Using the entries that follow, collect the lines where the word "replaced" appears.

* **RAW DATA**:

*** Block opens ***

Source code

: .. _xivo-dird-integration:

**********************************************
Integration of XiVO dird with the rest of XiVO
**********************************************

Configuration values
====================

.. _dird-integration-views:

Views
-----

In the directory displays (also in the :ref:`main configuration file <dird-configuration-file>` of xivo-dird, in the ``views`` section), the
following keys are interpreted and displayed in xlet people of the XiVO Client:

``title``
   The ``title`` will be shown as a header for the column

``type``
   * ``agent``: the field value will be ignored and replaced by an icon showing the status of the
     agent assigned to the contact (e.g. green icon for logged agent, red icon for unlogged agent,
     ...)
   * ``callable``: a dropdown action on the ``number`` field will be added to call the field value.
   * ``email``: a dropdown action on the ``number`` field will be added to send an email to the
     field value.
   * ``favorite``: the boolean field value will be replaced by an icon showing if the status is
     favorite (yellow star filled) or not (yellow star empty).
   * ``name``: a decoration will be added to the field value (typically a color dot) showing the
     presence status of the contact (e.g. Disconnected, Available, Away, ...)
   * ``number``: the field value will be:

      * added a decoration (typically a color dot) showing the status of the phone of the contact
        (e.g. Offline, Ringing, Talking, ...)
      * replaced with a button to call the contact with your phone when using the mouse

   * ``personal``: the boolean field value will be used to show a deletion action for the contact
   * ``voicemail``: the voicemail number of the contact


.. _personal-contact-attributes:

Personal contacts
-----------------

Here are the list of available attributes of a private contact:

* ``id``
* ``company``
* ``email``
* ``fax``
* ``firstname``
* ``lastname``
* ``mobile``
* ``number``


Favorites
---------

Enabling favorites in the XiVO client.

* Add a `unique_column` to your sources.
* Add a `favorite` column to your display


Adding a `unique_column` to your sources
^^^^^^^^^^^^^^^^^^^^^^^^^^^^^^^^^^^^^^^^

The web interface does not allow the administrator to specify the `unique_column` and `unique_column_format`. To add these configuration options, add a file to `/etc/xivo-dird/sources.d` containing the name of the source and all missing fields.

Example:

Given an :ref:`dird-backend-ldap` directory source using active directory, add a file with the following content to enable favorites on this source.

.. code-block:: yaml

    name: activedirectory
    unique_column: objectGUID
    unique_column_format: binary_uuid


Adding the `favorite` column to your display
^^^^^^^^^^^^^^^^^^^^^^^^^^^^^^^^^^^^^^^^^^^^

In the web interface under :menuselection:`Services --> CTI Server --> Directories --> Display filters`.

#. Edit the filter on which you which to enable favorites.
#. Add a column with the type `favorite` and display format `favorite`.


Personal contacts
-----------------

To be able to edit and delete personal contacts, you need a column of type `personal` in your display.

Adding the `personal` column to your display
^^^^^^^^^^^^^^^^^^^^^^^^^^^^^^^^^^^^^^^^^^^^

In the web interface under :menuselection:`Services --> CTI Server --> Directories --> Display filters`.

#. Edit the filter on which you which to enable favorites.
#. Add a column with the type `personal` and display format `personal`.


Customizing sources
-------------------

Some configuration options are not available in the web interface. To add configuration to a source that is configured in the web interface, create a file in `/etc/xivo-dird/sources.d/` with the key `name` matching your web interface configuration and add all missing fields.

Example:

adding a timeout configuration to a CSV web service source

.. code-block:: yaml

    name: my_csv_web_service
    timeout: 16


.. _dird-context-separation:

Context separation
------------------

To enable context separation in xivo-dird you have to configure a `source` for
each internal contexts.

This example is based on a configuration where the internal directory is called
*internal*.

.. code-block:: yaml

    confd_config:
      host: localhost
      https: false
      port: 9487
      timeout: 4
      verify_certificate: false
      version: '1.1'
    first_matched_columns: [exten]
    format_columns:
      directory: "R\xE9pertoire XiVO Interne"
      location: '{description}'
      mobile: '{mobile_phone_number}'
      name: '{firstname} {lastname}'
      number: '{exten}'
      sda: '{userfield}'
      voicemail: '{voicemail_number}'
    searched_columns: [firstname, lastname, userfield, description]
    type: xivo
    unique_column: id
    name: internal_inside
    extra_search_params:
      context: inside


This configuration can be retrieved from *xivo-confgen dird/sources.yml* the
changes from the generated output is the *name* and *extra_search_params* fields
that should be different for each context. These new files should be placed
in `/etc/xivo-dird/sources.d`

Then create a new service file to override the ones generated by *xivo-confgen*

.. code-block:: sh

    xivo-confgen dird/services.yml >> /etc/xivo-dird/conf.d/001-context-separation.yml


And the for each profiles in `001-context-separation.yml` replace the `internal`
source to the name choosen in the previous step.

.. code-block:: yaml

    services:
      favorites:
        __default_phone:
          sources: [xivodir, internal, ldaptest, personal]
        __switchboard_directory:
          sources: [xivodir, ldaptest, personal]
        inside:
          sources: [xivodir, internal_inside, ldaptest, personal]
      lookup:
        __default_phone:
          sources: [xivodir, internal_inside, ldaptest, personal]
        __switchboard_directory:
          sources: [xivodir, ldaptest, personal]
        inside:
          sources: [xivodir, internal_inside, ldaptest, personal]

*** Block closes ***

* **OUTPUT BELOW**:
   * ``agent``: the field value will be ignored and replaced by an icon showing the status of the
   * ``favorite``: the boolean field value will be replaced by an icon showing if the status is
      * replaced with a button to call the contact with your phone when using the mouse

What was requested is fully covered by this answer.